_SUPPLIED TEXT_.

Is this Gainesville, Georgia or Gainesville, Florida? For 52 square feet in Georgia, bury it underground, and you'll get a lot closer to the average temperature.
Florida is another matter since underground is likely to be underwater too. The above ground equivalent would be a huge amount of thermal mass and insulation.
A ground source heat pump would be a high upfront cost - and I don't know if they make them that small - but would have lowest electric use. This taps into the almost right underground temperature as a starting point so it uses less energy than an air sourced heat pump. Suggesting one for a building that small may be this thread's equivalent of reading your requirements like $2000 Challenge competitors read a budget sheet.
You could try a candle and copper strip in a metal bucket of sand for heat in the winter. I haven't tried it yet, but want to. Might be enough to take the edge off in Florida. A bunch of videos on YouTube if you haven't seen it.
In the summer, a battery powered fan works wonders.

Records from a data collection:
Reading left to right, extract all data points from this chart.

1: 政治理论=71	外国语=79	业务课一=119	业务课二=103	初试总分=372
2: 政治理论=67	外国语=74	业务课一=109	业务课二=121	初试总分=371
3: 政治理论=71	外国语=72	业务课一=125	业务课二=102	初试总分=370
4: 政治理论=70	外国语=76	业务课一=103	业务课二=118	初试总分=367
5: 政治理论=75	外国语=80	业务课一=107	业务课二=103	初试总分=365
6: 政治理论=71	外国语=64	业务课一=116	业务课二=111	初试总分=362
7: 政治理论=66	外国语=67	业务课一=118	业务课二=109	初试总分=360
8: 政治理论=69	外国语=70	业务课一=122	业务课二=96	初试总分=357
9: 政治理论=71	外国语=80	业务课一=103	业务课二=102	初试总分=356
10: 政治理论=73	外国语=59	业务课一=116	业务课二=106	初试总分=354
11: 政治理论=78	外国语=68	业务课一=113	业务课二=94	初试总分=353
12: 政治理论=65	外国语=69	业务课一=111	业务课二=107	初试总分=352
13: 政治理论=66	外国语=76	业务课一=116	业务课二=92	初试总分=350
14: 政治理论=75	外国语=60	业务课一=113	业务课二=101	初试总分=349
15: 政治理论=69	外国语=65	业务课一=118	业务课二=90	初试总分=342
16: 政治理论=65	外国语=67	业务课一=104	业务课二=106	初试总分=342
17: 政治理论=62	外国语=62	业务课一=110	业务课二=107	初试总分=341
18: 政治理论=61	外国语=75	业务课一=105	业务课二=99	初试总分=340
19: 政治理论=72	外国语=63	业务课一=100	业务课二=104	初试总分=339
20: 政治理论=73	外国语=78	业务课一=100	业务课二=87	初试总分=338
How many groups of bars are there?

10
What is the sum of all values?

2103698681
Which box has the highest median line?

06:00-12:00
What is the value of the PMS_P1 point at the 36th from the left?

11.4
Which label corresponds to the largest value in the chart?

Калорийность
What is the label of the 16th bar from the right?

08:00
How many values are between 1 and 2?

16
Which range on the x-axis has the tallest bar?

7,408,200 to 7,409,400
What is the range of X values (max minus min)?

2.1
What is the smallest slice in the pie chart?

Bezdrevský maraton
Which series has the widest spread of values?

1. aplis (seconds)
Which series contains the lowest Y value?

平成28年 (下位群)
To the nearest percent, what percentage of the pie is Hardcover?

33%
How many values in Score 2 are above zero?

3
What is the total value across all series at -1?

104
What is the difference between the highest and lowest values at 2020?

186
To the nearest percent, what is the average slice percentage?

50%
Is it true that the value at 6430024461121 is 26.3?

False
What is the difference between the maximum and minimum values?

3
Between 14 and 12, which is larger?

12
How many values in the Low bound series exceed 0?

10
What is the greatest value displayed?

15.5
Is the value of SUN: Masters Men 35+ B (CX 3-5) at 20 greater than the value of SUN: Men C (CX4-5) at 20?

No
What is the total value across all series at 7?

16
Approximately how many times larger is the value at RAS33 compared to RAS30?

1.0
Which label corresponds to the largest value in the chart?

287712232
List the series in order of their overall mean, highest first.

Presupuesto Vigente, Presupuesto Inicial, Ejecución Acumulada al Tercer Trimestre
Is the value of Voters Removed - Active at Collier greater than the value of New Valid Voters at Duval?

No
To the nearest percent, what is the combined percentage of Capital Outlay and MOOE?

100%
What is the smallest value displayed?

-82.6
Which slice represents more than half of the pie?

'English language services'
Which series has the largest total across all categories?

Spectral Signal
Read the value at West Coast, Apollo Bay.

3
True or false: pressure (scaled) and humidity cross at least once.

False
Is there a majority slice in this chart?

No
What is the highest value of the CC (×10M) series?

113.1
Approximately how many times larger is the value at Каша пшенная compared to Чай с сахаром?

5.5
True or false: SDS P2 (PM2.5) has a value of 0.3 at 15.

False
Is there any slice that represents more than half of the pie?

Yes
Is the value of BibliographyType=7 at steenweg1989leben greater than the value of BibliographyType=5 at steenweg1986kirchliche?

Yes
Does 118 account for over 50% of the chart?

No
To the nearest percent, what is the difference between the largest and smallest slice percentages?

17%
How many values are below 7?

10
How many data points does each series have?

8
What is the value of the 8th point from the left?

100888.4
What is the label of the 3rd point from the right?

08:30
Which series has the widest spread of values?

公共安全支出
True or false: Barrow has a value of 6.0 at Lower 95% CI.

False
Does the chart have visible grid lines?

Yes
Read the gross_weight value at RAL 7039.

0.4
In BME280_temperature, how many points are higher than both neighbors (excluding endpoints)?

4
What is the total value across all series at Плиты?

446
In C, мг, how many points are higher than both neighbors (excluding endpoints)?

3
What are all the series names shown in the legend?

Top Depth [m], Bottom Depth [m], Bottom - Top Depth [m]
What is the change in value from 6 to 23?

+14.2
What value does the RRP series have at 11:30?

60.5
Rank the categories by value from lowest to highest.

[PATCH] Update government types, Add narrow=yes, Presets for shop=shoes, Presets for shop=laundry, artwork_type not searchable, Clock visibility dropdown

_STUDY QUESTIONS_.
1: Answer these questions about the post on heating and cooling a small building.
(a) According to the post, why is burying the building less suitable in Florida?
(b) What does the post say a ground source heat pump would have the lowest of?
(c) What does the post recommend for the summer?
2: From the post on heating and cooling a small building, list every material named for the winter heating setup.
3: Write the next few sentences of the post on heating and cooling a small building, picking up after its final sentence.

_SOLVED TASKS_.
1:
(a) Underground is likely to be underwater too.
(b) Electric use.
(c) A battery powered fan.

2:
- Candle
- Copper strip
- Metal bucket
- Sand

3:
I think shading that decreases light in the summer but allows more light in during the winter will be the ticket.
Ive lived off grid for a few years now and it's fire in the winter and shade/open windows/battery fans in the summer for me. But I live in a colder place than Florida.
First recommendation would be to plant a live oak 30 years ago then stick the cabin under that.
From: https://www.energy.gov/energysaver/landscaping-shade
Shading and evapotranspiration (the process by which a plant actively moves and releases water vapor) from trees can reduce surrounding air temperatures as much as 6° F. Because cool air settles near the ground, air temperatures directly under trees can be as much as 25°F cooler than air temperatures above nearby blacktop.
Second would be to find a used, roof mounted, DC solar panel, a couple of 12v car batteries and a fan or two. Mounting the panel on the roof will allow air to flow between the panel and the cabin, having a cooling effect.
To my eyes a nightly low of 32F seems like the easier issue. Wouldn't fully insulating the cabin and buying a Mil-surplus sleeping bag solve the issue?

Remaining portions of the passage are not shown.